━━━ Data excerpts
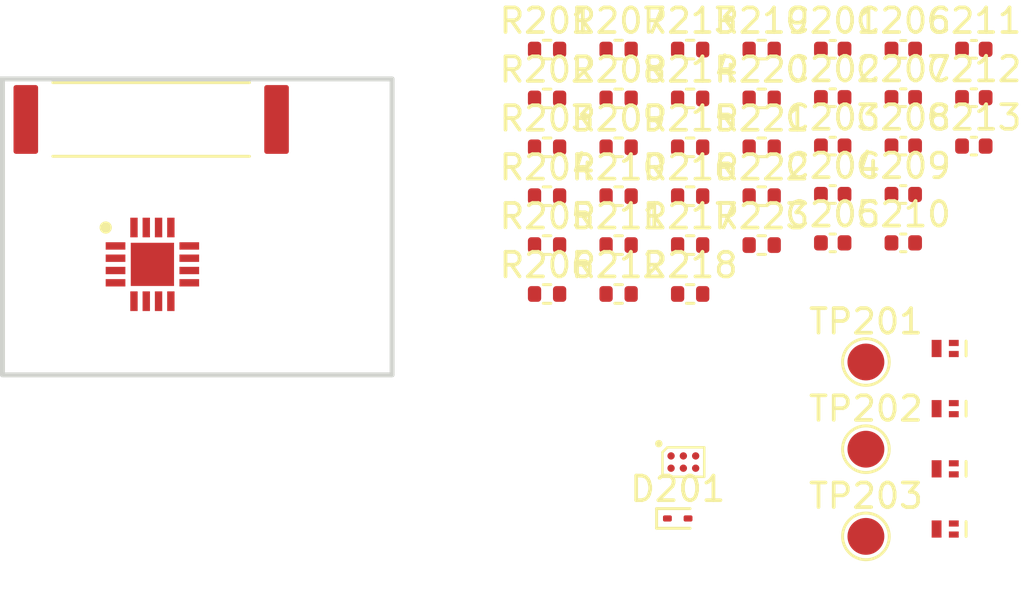
<source format=kicad_pcb>
(kicad_pcb (version 20221018) (generator pcbnew)

  (general
    (thickness 1.6)
  )

  (paper "A4")
  (layers
    (0 "F.Cu" signal)
    (31 "B.Cu" signal)
    (32 "B.Adhes" user "B.Adhesive")
    (33 "F.Adhes" user "F.Adhesive")
    (34 "B.Paste" user)
    (35 "F.Paste" user)
    (36 "B.SilkS" user "B.Silkscreen")
    (37 "F.SilkS" user "F.Silkscreen")
    (38 "B.Mask" user)
    (39 "F.Mask" user)
    (40 "Dwgs.User" user "User.Drawings")
    (41 "Cmts.User" user "User.Comments")
    (42 "Eco1.User" user "User.Eco1")
    (43 "Eco2.User" user "User.Eco2")
    (44 "Edge.Cuts" user)
    (45 "Margin" user)
    (46 "B.CrtYd" user "B.Courtyard")
    (47 "F.CrtYd" user "F.Courtyard")
    (48 "B.Fab" user)
    (49 "F.Fab" user)
    (50 "User.1" user)
    (51 "User.2" user)
    (52 "User.3" user)
    (53 "User.4" user)
    (54 "User.5" user)
    (55 "User.6" user)
    (56 "User.7" user)
    (57 "User.8" user)
    (58 "User.9" user)
  )

  (setup
    (pad_to_mask_clearance 0)
    (pcbplotparams
      (layerselection 0x00010fc_ffffffff)
      (plot_on_all_layers_selection 0x0000000_00000000)
      (disableapertmacros false)
      (usegerberextensions false)
      (usegerberattributes true)
      (usegerberadvancedattributes true)
      (creategerberjobfile true)
      (dashed_line_dash_ratio 12.000000)
      (dashed_line_gap_ratio 3.000000)
      (svgprecision 4)
      (plotframeref false)
      (viasonmask false)
      (mode 1)
      (useauxorigin false)
      (hpglpennumber 1)
      (hpglpenspeed 20)
      (hpglpendiameter 15.000000)
      (dxfpolygonmode true)
      (dxfimperialunits true)
      (dxfusepcbnewfont true)
      (psnegative false)
      (psa4output false)
      (plotreference true)
      (plotvalue true)
      (plotinvisibletext false)
      (sketchpadsonfab false)
      (subtractmaskfromsilk false)
      (outputformat 1)
      (mirror false)
      (drillshape 1)
      (scaleselection 1)
      (outputdirectory "")
    )
  )

  (net 0 "")
  (net 1 "/RFID/SIGNAL")
  (net 2 "GND")
  (net 3 "/RFID/AMP1_IN")
  (net 4 "+3V3")
  (net 5 "/RFID/1V65_UNREG")
  (net 6 "/RFID/RF")
  (net 7 "/RFID/AMP2_IN")
  (net 8 "/RFID/SIGNAL_ENVELOPE")
  (net 9 "/RFID/AMP2_OUT")
  (net 10 "/RFID/AMP2_NEG")
  (net 11 "/RFID/CARRIER_RAW")
  (net 12 "/RFID/AMP3_IN")
  (net 13 "+1V8")
  (net 14 "/RFID/AMP3_OUT")
  (net 15 "/RFID/AMP3_NEG")
  (net 16 "/RFID/RF_IN")
  (net 17 "+1V65")
  (net 18 "/RFID/SHDN")
  (net 19 "/RFID/AMP1_OUT")
  (net 20 "/RFID/AMP1_NEG")
  (net 21 "/RFID/CARRIER")
  (net 22 "/RFID/OUT_SHIFT")
  (net 23 "/RFID/OUT_G")
  (net 24 "/RFID/SHIFT_G")
  (net 25 "/RFID/SHIFT_PD")
  (net 26 "+VSYS")
  (net 27 "/RFID/SHIFT_ND")
  (net 28 "/RFID/PULL_G")
  (net 29 "/RFID/PULL_D")
  (net 30 "/RFID/OUT")
  (net 31 "/RFID/PULL")

  (footprint "Resistor_SMD:R_0402_1005Metric" (layer "F.Cu") (at 143.915 82.585))

  (footprint "Capacitor_SMD:C_0402_1005Metric" (layer "F.Cu") (at 152.625 84.505))

  (footprint "Resistor_SMD:R_0402_1005Metric" (layer "F.Cu") (at 141.005 84.575))

  (footprint "watch_footprints:DMN21D2UFB7B" (layer "F.Cu") (at 157.2 95.675))

  (footprint "Resistor_SMD:R_0402_1005Metric" (layer "F.Cu") (at 143.915 88.555))

  (footprint "Resistor_SMD:R_0402_1005Metric" (layer "F.Cu") (at 146.825 88.555))

  (footprint "Capacitor_SMD:C_0402_1005Metric" (layer "F.Cu") (at 152.625 82.535))

  (footprint "TestPoint:TestPoint_Pad_D1.5mm" (layer "F.Cu") (at 153.975 98.425))

  (footprint "Capacitor_SMD:C_0402_1005Metric" (layer "F.Cu") (at 152.625 86.475))

  (footprint "Capacitor_SMD:C_0402_1005Metric" (layer "F.Cu") (at 155.495 82.535))

  (footprint "Capacitor_SMD:C_0402_1005Metric" (layer "F.Cu") (at 158.365 82.535))

  (footprint "Resistor_SMD:R_0402_1005Metric" (layer "F.Cu") (at 146.825 82.585))

  (footprint "Resistor_SMD:R_0402_1005Metric" (layer "F.Cu") (at 141.005 88.555))

  (footprint "Resistor_SMD:R_0402_1005Metric" (layer "F.Cu") (at 146.825 80.595))

  (footprint "Capacitor_SMD:C_0402_1005Metric" (layer "F.Cu") (at 155.495 86.475))

  (footprint "Resistor_SMD:R_0402_1005Metric" (layer "F.Cu") (at 149.735 86.565))

  (footprint "Diode_SMD:D_SOD-923" (layer "F.Cu") (at 146.32 97.695))

  (footprint "Resistor_SMD:R_0402_1005Metric" (layer "F.Cu") (at 146.825 86.565))

  (footprint "watch_footprints:DMP21D5UFB47B" (layer "F.Cu") (at 157.2 93.225))

  (footprint "Resistor_SMD:R_0402_1005Metric" (layer "F.Cu") (at 146.825 84.575))

  (footprint "Resistor_SMD:R_0402_1005Metric" (layer "F.Cu") (at 141.005 80.595))

  (footprint "TestPoint:TestPoint_Pad_D1.5mm" (layer "F.Cu") (at 153.975 94.875))

  (footprint "Capacitor_SMD:C_0402_1005Metric" (layer "F.Cu") (at 152.625 80.565))

  (footprint "Resistor_SMD:R_0402_1005Metric" (layer "F.Cu") (at 141.005 82.585))

  (footprint "Resistor_SMD:R_0402_1005Metric" (layer "F.Cu") (at 141.005 86.565))

  (footprint "Resistor_SMD:R_0402_1005Metric" (layer "F.Cu") (at 149.735 78.605))

  (footprint "TestPoint:TestPoint_Pad_D1.5mm" (layer "F.Cu") (at 153.975 91.325))

  (footprint "Resistor_SMD:R_0402_1005Metric" (layer "F.Cu") (at 143.915 86.565))

  (footprint "watch_footprints:BGA6C50P3X2_152X100X69" (layer "F.Cu") (at 146.549 95.399))

  (footprint "watch_footprints:DMN21D2UFB7B" (layer "F.Cu") (at 157.2 98.125))

  (footprint "Resistor_SMD:R_0402_1005Metric" (layer "F.Cu") (at 146.825 78.605))

  (footprint "Capacitor_SMD:C_0402_1005Metric" (layer "F.Cu") (at 155.495 80.565))

  (footprint "Resistor_SMD:R_0402_1005Metric" (layer "F.Cu") (at 143.915 84.575))

  (footprint "Capacitor_SMD:C_0402_1005Metric" (layer "F.Cu") (at 158.365 78.595))

  (footprint "watch_footprints:DMN21D2UFB7B" (layer "F.Cu") (at 157.2 90.775))

  (footprint "Capacitor_SMD:C_0402_1005Metric" (layer "F.Cu") (at 152.625 78.595))

  (footprint "Resistor_SMD:R_0402_1005Metric" (layer "F.Cu") (at 149.735 82.585))

  (footprint "watch_footprints:TR1102-0491J" (layer "F.Cu") (at 124.9 81.45))

  (footprint "Resistor_SMD:R_0402_1005Metric" (layer "F.Cu") (at 149.735 84.575))

  (footprint "Capacitor_SMD:C_0402_1005Metric" (layer "F.Cu") (at 155.495 84.505))

  (footprint "Resistor_SMD:R_0402_1005Metric" (layer "F.Cu") (at 141.005 78.605))

  (footprint "Resistor_SMD:R_0402_1005Metric" (layer "F.Cu") (at 143.915 78.605))

  (footprint "Resistor_SMD:R_0402_1005Metric" (layer "F.Cu") (at 143.915 80.595))

  (footprint "Resistor_SMD:R_0402_1005Metric" (layer "F.Cu") (at 149.735 80.595))

  (footprint "Capacitor_SMD:C_0402_1005Metric" (layer "F.Cu") (at 155.495 78.595))

  (footprint "watch_footprints:QFN50P300X300X80-17N-D" (layer "F.Cu") (at 124.95 87.35))

  (footprint "Capacitor_SMD:C_0402_1005Metric" (layer "F.Cu") (at 158.365 80.565))

  (gr_rect (start 118.85 79.8) (end 134.7 91.85)
    (stroke (width 0.2) (type default)) (fill none) (layer "Edge.Cuts") (tstamp f706c1e3-13a4-4394-95c9-8eff780184b7))

)

</source>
━━━━━━
### [Work instruction]
Nothing but the lines from the one with "(at 149.735 78.605))" through the last line of the data should appear; print them exactly.

### [Answer area]
  (footprint "Resistor_SMD:R_0402_1005Metric" (layer "F.Cu") (at 149.735 78.605))

  (footprint "TestPoint:TestPoint_Pad_D1.5mm" (layer "F.Cu") (at 153.975 91.325))

  (footprint "Resistor_SMD:R_0402_1005Metric" (layer "F.Cu") (at 143.915 86.565))

  (footprint "watch_footprints:BGA6C50P3X2_152X100X69" (layer "F.Cu") (at 146.549 95.399))

  (footprint "watch_footprints:DMN21D2UFB7B" (layer "F.Cu") (at 157.2 98.125))

  (footprint "Resistor_SMD:R_0402_1005Metric" (layer "F.Cu") (at 146.825 78.605))

  (footprint "Capacitor_SMD:C_0402_1005Metric" (layer "F.Cu") (at 155.495 80.565))

  (footprint "Resistor_SMD:R_0402_1005Metric" (layer "F.Cu") (at 143.915 84.575))

  (footprint "Capacitor_SMD:C_0402_1005Metric" (layer "F.Cu") (at 158.365 78.595))

  (footprint "watch_footprints:DMN21D2UFB7B" (layer "F.Cu") (at 157.2 90.775))

  (footprint "Capacitor_SMD:C_0402_1005Metric" (layer "F.Cu") (at 152.625 78.595))

  (footprint "Resistor_SMD:R_0402_1005Metric" (layer "F.Cu") (at 149.735 82.585))

  (footprint "watch_footprints:TR1102-0491J" (layer "F.Cu") (at 124.9 81.45))

  (footprint "Resistor_SMD:R_0402_1005Metric" (layer "F.Cu") (at 149.735 84.575))

  (footprint "Capacitor_SMD:C_0402_1005Metric" (layer "F.Cu") (at 155.495 84.505))

  (footprint "Resistor_SMD:R_0402_1005Metric" (layer "F.Cu") (at 141.005 78.605))

  (footprint "Resistor_SMD:R_0402_1005Metric" (layer "F.Cu") (at 143.915 78.605))

  (footprint "Resistor_SMD:R_0402_1005Metric" (layer "F.Cu") (at 143.915 80.595))

  (footprint "Resistor_SMD:R_0402_1005Metric" (layer "F.Cu") (at 149.735 80.595))

  (footprint "Capacitor_SMD:C_0402_1005Metric" (layer "F.Cu") (at 155.495 78.595))

  (footprint "watch_footprints:QFN50P300X300X80-17N-D" (layer "F.Cu") (at 124.95 87.35))

  (footprint "Capacitor_SMD:C_0402_1005Metric" (layer "F.Cu") (at 158.365 80.565))

  (gr_rect (start 118.85 79.8) (end 134.7 91.85)
    (stroke (width 0.2) (type default)) (fill none) (layer "Edge.Cuts") (tstamp f706c1e3-13a4-4394-95c9-8eff780184b7))

)

</source>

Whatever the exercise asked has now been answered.